To open NYC Internet week, mayor Bill de Balsio used his welcome remarks to introduce a new program designed to bolster’s the tech industry’s workforce.
“This sector has risen to extraordinary importance; it’s the second largest tech center in the U.S. and growing,” the mayor said and then introduced his New York City Tech Talent Pipeline proposal: The program would aim to train thousands of local residents for jobs in the “tech ecosystem,” supported by $10 million from city funds, JPMorgan Chase, New York Community Trust and the New York Workforce group.
De Blasio quoted an Association of Better New York study that says the tech industry has generated 291,000 jobs in New York and is growing. He pointed out that those jobs aren’t only located in Manhattan but have spread to Brooklyn, are taking root in Queens, and he’d like to see more growth in the Bronx and Staten Island. He said these jobs “are high quality, exactly the kind that New Yorkers need.”
De Blasio cited two major issues that the tech industry faces in New York City: attracting sufficient talent and providing “universal, affordable, high-speed Internet access throughout the city.” Technology thrives “when you have a pool of talented people, the right infrastructure, and financial backing for entrepreneurial and innovative thinking. Increasingly that’s true in New York City,” he said.
In addition to introducing the talent-pipeline program, de Blasio pointed to ongoing tech programs that city government has introduced to spur tech growth and employment, including: 1) The Tech Talent Draft, which connects 4,500 students to 150 New York City tech companies with 90 universities nationwide and in New York; 2) Generation Tech, which provides mentoring and immersion boot camp training for New York City high school students to foster careers in technology; and 3) Establishing the Jobs for New Yorkers Task Force, dedicated to fostering more tech jobs.

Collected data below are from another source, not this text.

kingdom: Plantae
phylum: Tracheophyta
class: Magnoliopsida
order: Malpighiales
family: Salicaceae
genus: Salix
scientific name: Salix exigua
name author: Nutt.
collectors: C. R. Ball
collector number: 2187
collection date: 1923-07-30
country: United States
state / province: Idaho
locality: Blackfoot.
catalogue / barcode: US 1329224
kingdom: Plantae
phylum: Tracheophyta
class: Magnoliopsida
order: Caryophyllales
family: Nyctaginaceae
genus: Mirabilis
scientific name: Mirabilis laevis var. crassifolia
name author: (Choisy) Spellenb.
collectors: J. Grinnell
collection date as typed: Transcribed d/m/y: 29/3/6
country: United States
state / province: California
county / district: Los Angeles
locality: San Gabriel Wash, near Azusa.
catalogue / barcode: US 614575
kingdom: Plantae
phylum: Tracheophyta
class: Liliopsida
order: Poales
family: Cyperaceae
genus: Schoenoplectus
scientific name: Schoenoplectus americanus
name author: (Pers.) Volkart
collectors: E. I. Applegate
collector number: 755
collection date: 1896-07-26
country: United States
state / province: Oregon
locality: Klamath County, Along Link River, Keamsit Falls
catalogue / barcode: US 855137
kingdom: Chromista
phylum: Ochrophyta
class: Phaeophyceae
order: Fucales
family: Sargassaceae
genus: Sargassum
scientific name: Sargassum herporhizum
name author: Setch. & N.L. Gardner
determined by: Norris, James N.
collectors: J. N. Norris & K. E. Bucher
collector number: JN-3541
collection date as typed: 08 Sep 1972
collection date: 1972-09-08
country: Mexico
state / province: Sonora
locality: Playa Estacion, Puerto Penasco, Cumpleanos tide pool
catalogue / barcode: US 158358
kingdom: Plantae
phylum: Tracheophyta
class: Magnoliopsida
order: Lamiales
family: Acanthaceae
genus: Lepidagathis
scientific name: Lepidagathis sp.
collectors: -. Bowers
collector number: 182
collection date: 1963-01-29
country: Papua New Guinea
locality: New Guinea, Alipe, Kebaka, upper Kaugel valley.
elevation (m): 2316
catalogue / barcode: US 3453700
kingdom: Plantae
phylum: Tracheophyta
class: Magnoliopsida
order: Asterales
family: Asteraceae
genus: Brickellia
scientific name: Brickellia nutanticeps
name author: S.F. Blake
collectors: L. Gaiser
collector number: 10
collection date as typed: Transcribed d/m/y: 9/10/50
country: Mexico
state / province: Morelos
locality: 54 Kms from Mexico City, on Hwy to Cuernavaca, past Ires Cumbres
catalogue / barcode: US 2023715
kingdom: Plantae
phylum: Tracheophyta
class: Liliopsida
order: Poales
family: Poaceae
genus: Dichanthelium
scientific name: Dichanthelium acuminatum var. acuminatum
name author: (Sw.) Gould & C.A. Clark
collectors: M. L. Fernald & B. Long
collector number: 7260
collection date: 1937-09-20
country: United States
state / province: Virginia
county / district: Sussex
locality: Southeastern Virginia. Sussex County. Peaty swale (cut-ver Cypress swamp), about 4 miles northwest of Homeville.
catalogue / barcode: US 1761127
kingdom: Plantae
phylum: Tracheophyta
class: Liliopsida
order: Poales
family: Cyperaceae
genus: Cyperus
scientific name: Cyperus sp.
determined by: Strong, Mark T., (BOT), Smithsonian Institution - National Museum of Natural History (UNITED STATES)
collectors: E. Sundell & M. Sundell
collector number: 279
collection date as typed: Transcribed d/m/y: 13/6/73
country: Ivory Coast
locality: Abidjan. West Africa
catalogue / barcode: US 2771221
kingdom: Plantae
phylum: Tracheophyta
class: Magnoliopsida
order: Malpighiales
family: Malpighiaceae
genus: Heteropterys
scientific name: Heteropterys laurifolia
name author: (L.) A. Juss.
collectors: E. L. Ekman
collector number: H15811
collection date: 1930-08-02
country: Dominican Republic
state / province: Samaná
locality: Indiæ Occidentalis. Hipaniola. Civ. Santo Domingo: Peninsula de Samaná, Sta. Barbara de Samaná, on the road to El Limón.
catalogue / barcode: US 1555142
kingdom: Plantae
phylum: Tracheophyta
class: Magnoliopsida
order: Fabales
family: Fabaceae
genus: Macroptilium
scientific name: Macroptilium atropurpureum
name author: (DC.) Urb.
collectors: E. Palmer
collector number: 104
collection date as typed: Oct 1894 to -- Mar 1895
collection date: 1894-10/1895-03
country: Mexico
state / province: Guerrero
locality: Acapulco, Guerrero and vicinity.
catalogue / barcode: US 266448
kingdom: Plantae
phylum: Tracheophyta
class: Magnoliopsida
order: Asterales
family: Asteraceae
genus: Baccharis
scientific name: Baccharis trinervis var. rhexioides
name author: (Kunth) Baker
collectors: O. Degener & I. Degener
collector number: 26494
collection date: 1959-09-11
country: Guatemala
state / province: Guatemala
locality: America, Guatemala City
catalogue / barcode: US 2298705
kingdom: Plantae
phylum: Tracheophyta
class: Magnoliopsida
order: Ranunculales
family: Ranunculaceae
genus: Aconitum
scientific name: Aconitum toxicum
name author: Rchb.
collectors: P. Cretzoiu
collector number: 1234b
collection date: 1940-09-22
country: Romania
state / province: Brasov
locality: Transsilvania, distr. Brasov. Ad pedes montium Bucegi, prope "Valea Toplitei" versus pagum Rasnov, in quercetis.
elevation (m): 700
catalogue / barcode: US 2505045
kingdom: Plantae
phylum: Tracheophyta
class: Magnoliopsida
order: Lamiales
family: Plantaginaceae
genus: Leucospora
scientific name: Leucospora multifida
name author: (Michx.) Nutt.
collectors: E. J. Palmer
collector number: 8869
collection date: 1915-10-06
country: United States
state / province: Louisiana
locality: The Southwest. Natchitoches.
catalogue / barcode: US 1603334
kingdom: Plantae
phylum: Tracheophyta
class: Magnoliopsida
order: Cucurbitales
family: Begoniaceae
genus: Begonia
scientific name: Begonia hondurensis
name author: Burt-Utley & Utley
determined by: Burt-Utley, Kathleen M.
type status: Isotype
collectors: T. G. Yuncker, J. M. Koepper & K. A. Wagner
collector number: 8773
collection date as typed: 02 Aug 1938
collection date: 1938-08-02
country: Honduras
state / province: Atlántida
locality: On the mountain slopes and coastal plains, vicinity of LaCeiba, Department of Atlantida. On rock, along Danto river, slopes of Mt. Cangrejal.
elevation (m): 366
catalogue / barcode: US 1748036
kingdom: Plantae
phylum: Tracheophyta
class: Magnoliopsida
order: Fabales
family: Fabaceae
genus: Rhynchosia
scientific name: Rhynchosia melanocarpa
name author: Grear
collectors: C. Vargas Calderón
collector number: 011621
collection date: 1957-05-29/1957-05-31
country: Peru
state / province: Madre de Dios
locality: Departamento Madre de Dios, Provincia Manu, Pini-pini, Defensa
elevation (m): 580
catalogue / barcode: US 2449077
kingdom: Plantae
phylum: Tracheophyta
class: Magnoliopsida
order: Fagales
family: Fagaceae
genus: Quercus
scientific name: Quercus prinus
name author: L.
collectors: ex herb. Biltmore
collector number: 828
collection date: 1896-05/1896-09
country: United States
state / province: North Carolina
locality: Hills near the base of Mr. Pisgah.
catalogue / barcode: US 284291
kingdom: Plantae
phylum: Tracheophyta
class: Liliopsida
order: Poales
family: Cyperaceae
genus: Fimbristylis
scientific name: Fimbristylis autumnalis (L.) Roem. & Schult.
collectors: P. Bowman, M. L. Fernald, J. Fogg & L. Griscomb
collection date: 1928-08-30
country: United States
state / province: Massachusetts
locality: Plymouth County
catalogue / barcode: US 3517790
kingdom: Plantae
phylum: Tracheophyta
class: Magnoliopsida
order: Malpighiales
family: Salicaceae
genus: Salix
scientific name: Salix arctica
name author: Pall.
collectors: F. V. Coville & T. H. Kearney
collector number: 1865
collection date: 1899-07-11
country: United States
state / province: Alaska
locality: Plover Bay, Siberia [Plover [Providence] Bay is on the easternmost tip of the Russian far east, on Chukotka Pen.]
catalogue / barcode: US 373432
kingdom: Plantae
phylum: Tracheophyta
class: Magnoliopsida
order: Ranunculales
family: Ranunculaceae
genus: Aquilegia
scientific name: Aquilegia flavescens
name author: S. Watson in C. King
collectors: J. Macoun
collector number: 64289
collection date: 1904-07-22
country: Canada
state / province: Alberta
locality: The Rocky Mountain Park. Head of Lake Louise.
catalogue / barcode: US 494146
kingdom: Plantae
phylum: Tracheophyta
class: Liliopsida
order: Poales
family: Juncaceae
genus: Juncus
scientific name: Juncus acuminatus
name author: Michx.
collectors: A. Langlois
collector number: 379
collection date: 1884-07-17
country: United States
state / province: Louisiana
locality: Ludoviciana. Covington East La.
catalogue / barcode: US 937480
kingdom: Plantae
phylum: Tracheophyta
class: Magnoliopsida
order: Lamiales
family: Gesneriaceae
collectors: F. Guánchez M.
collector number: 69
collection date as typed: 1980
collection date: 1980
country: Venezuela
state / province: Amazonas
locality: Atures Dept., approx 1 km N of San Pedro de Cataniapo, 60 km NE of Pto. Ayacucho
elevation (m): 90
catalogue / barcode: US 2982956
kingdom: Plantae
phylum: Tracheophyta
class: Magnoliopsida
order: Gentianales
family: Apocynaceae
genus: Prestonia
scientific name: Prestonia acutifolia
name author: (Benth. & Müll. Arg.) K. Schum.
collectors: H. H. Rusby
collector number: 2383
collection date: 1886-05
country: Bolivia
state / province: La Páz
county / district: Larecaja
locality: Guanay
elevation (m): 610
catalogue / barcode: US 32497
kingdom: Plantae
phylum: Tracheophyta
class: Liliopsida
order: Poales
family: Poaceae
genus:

Changing the entire educational system and aligning CUNY with tech jobs are critical components of fostering more skilled workers for the tech industry, de Blasio suggested. He pointed to the career high school Academy for Software Engineering, where students receive associate degrees and can step right into working in the tech industry as an example of a program that works. But he added, “The status quo hasn’t worked on many levels, particularly in providing the type of talent this community needs.”
In terms of extending broad band access city-wide, de Blasio cited the Harlem Wi-Fi program, which will provide free Wi-Fi to 80,000 people residing between 110th and 138th Street. “We can’t continue to have a digital divide that holds back citizens,” he stated. He noted that 10,000 antiquated pay phones will be turned into Internet hot spots. “We need to introduce more competition and explore our franchise agreements with Verizon Fios, Time Warner Cable to hold them accountable to provide service,” he said.
the mayor took a shot at Silicon Valley, still the No. 1 tech employer in the country. If this meeting were held in Silicon Valley, attendees would need to have driven long distances to get back to their workplace. But in New York, “people can walk back to work or take a bike, a Citibike or subway a few stops,” the mayor said. “It’s a community that’s vibrant and growing and people can see each other all the time, in a natural, organic way. They walk to work and can talk about a great idea.”
This year’s event comes as New York City seeks to assert itself as the east coast answer to Silicon Valley, with leading technology programs and a growing startup culture.
In his speech, de Blasio outlined in detail his administration’s strategy for bolstering the city’s tech sector.
The seventh annual Internet Week features more than 200 events, from panel discussions with tech visionaries like Chet Kanojia, founder and CEO of Aereo, to Q&A sessions with the people whose real-life story inspired the popular Netflix show Orange Is the New Black.